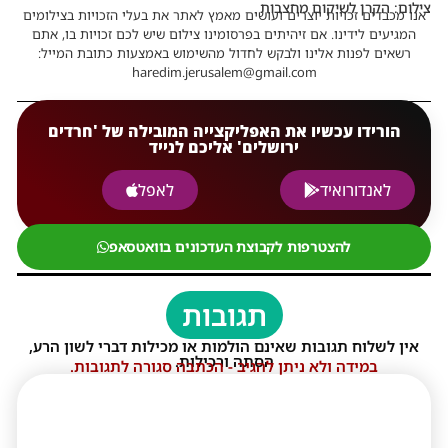
צילום: הקרן לשיקום מחצבות
אנו מכבדים זכויות יוצרים ועושים מאמץ לאתר את בעלי הזכויות בצילומים
המגיעים לידינו. אם זיהיתים בפרסומינו צילום שיש לכם זכויות בו, אתם
רשאים לפנות אלינו ולבקש לחדול מהשימוש באמצעות כתובת המייל:
haredim.jerusalem@gmail.com
הורידו עכשיו את האפליקצייה המובילה של 'חרדים
ירושלים' אליכם לנייד
לאנדורואיד
לאפל
להצטרפות לקבוצת העדכונים בוואטסאפ
תגובות
אין לשלוח תגובות שאינם הולמות או מכילות דברי לשון הרע,
הסתה ורכילות.
במידה ולא ניתן להגיב - הכתבה סגורה לתגובות.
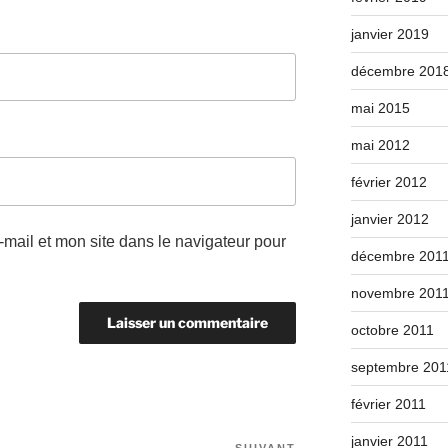
janvier 2019
décembre 201
mai 2015
mai 2012
février 2012
janvier 2012
mail et mon site dans le navigateur pour
décembre 201
novembre 201
octobre 2011
septembre 201
février 2011
janvier 2011
SUIVANT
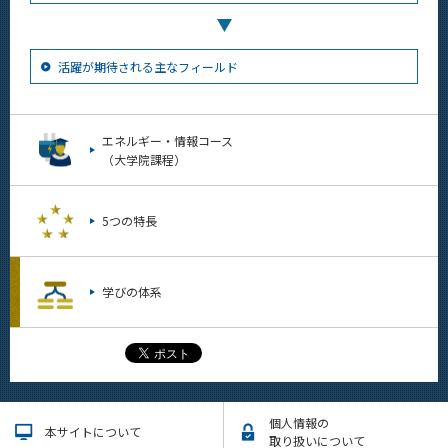
活躍が期待される主なフィールド
エネルギー・情報コース
（大学院課程）
5つの特長
学びの体系
個人情報の
本サイトについて
取り扱いについて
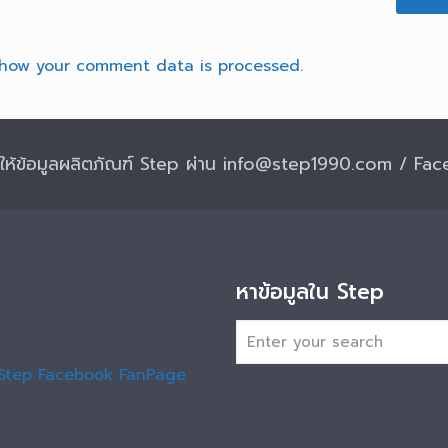
how your comment data is processed.
รให้ข้อมูลผลิตภัณฑ์ Step ผ่าน info@step1990.com / Fa
หาข้อมูลใน Step
Step Facebook FanPage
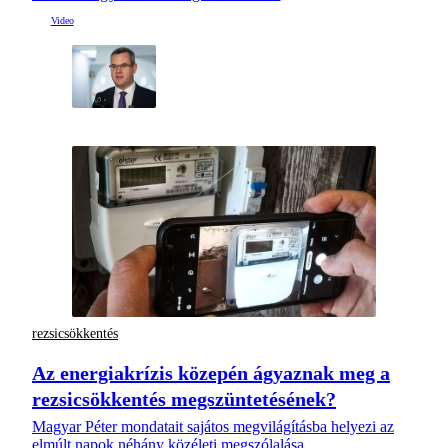
rezsicsökkentés
Az energiakrízis közepén ágyaznak meg a
rezsicsökkentés megszüntetésének?
Magyar Péter mondatait sajátos megvilágításba helyezi az
elmúlt napok néhány közéleti megszólalása.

## Prompt:
Extract every line of text read from the data above, unchanged and in the same order, and leave the pictures out of your answer.

## Solution:
צילום: הקרן לשיקום מחצבות
אנו מכבדים זכויות יוצרים ועושים מאמץ לאתר את בעלי הזכויות בצילומים
המגיעים לידינו. אם זיהיתים בפרסומינו צילום שיש לכם זכויות בו, אתם
רשאים לפנות אלינו ולבקש לחדול מהשימוש באמצעות כתובת המייל:
haredim.jerusalem@gmail.com
הורידו עכשיו את האפליקצייה המובילה של 'חרדים
ירושלים' אליכם לנייד
לאנדורואיד
לאפל
להצטרפות לקבוצת העדכונים בוואטסאפ
תגובות
אין לשלוח תגובות שאינם הולמות או מכילות דברי לשון הרע,
הסתה ורכילות.
במידה ולא ניתן להגיב - הכתבה סגורה לתגובות.
janvier 2019
décembre 201
mai 2015
mai 2012
février 2012
janvier 2012
mail et mon site dans le navigateur pour
décembre 201
novembre 201
octobre 2011
septembre 201
février 2011
janvier 2011
SUIVANT
活躍が期待される主なフィールド
エネルギー・情報コース
（大学院課程）
5つの特長
学びの体系
個人情報の
本サイトについて
取り扱いについて
how your comment data is processed.
รให้ข้อมูลผลิตภัณฑ์ Step ผ่าน info@step1990.com / Fa
หาข้อมูลใน Step
Step Facebook FanPage
rezsicsökkentés
Az energiakrízis közepén ágyaznak meg a
rezsicsökkentés megszüntetésének?
Magyar Péter mondatait sajátos megvilágításba helyezi az
elmúlt napok néhány közéleti megszólalása.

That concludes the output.